Une PME sur cinq ne survit pas à une cyberattaque majeure selon les données compilées par plusieurs assureurs cyber. Ce chiffre illustre un point souvent sous-estimé : pour une structure de dix ou vingt salariés, l’impact d’un ransomware n’est pas un incident technique, c’est une menace existentielle.

Consultante informatique inquiète inspectant un rack serveur dans la salle informatique exiguë d'une petite entreprise victime de ransomware

Cyber-assurance et obligations légales : ce qui change pour les petites entreprises

Vous pensez qu’une assurance cyber réglera le problème ? Les conditions d’accès se durcissent. Les assureurs exigent désormais des preuves concrètes de protection : authentification multifacteur activée, sauvegardes régulières testées, politique de mots de passe formalisée. Sans ces mesures, le renouvellement d’une police cyber peut être refusé ou assorti de franchises très élevées.

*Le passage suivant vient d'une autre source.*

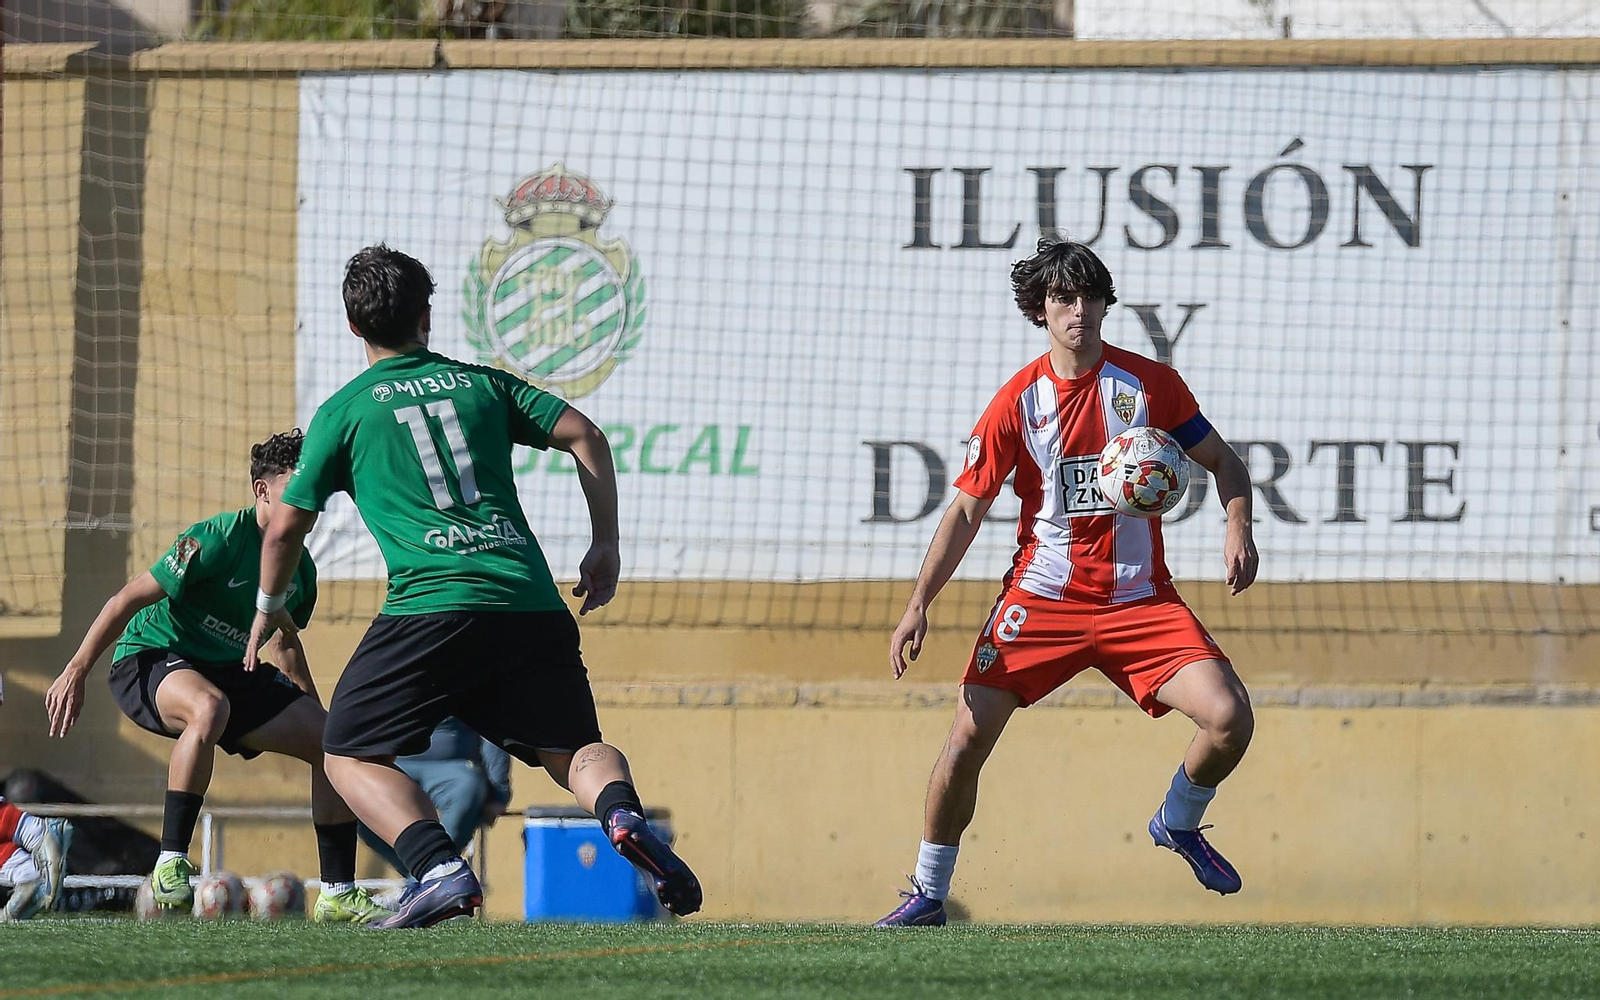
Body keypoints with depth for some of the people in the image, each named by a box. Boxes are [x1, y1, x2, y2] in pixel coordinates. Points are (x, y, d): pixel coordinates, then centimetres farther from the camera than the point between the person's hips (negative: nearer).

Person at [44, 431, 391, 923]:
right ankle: (170, 865, -34)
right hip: (150, 659, -8)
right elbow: (128, 600, -18)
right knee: (208, 708, -42)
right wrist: (76, 671, -21)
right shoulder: (217, 540, -21)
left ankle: (338, 893, 3)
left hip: (230, 672, 8)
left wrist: (313, 710, 23)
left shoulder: (300, 569, 3)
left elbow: (285, 643, 23)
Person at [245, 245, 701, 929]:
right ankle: (622, 814, -21)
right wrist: (606, 544, 18)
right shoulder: (482, 383, 20)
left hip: (431, 606, -4)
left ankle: (439, 869, -20)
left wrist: (270, 605, 32)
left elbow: (286, 526, 15)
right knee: (573, 748, 16)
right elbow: (584, 436, 12)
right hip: (533, 607, 4)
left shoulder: (344, 410, 12)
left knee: (350, 757, 6)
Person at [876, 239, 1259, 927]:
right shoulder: (1018, 401, -1)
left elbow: (1222, 462, 10)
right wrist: (918, 604, -6)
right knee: (965, 743, -10)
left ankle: (1178, 824, 13)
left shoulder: (1149, 383, -1)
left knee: (1229, 719, -18)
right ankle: (927, 896, 9)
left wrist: (1239, 530, -10)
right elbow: (967, 509, 2)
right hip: (1042, 597, 0)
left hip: (1140, 601, 0)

Côté réglementaire, la transposition de la directive NIS 2 en droit français via la loi Résilience élargit les obligations de cybersécurité et de notification d’incidents à un périmètre bien plus large d’entreprises. Des PME qui n’étaient jusqu’ici soumises à aucune contrainte spécifique devront mettre en place des mesures de protection et signaler les incidents sous des délais stricts.

Concrètement, cela signifie que même une petite structure de services peut se retrouver dans le champ d’application si elle intervient dans une chaîne critique (santé, énergie, transport, alimentation). L’ignorer expose à des sanctions, en plus du risque d’attaque lui-même.

Mesures de protection ransomware adaptées aux petites structures

La bonne nouvelle, c’est que les mesures les plus efficaces ne nécessitent pas un budget démesuré. Elles reposent sur des principes simples appliqués avec rigueur :

  • Activer l’authentification multifacteur (MFA) sur tous les accès critiques : messagerie, accès à distance, outils cloud. C’est le frein le plus efficace contre le vol d’identifiants.
  • Maintenir des sauvegardes hors ligne ou sur un cloud isolé, testées régulièrement. Une sauvegarde connectée en permanence au réseau sera chiffrée en même temps que le reste.
  • Mettre à jour les logiciels sans délai, en particulier les outils d’accès à distance et les systèmes exposés sur Internet.
  • Former les salariés au repérage du phishing, même avec des sessions courtes et répétées, plutôt qu’une formation annuelle vite oubliée.
  • Exiger de votre prestataire IT qu’il documente ses propres mesures de sécurité et qu’il segmente ses accès entre ses différents clients.

La protection passe d’abord par la chaîne humaine et organisationnelle, avant tout investissement technologique. Un pare-feu dernier cri ne sert à rien si un salarié utilise le même mot de passe partout.

Les ransomwares ne ciblent plus les petites entreprises par hasard. Elles représentent un volume considérable de victimes potentielles, moins protégées et plus pressées de payer. Cartographier ses accès, vérifier ses sauvegardes et interroger son prestataire sur ses propres pratiques de sécurité : ces trois actions, réalisables cette semaine, réduisent déjà significativement le risque.